Data excerpts:

****************

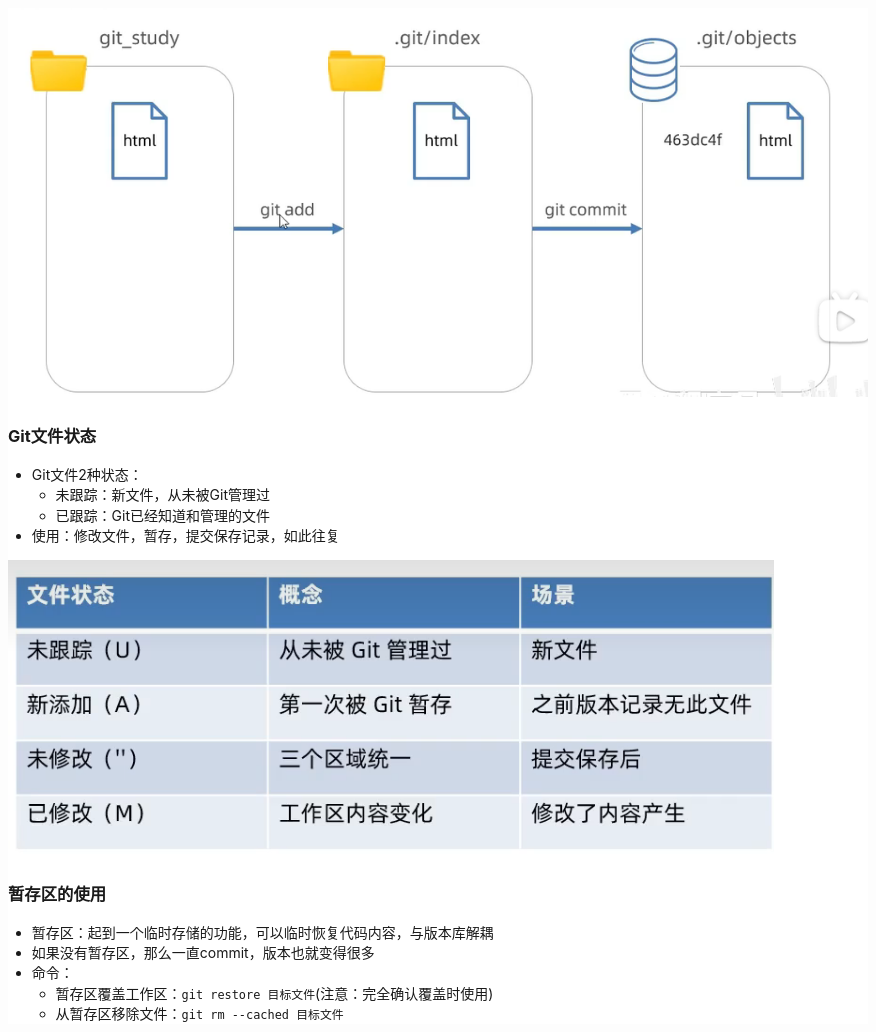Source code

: ![69492357959](Nodejs+npm+webpack+git.assets/1694923579597.png)



### Git文件状态

- Git文件2种状态：
  - 未跟踪：新文件，从未被Git管理过
  - 已跟踪：Git已经知道和管理的文件
- 使用：修改文件，暂存，提交保存记录，如此往复

![69492394004](Nodejs+npm+webpack+git.assets/1694923940044.png)



### 暂存区的使用

- 暂存区：起到一个临时存储的功能，可以临时恢复代码内容，与版本库解耦
- 如果没有暂存区，那么一直commit，版本也就变得很多
- 命令：
  - 暂存区覆盖工作区：``git restore 目标文件``(注意：完全确认覆盖时使用)
  - 从暂存区移除文件：``git rm --cached 目标文件``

****************

Exercise goal:
All lines from the one containing "- 已跟踪：Git已经知道和管理的文件" to the last line above should be reproduced exactly, and no other lines should be given.

Response to the task:
  - 已跟踪：Git已经知道和管理的文件
- 使用：修改文件，暂存，提交保存记录，如此往复

![69492394004](Nodejs+npm+webpack+git.assets/1694923940044.png)



### 暂存区的使用

- 暂存区：起到一个临时存储的功能，可以临时恢复代码内容，与版本库解耦
- 如果没有暂存区，那么一直commit，版本也就变得很多
- 命令：
  - 暂存区覆盖工作区：``git restore 目标文件``(注意：完全确认覆盖时使用)
  - 从暂存区移除文件：``git rm --cached 目标文件``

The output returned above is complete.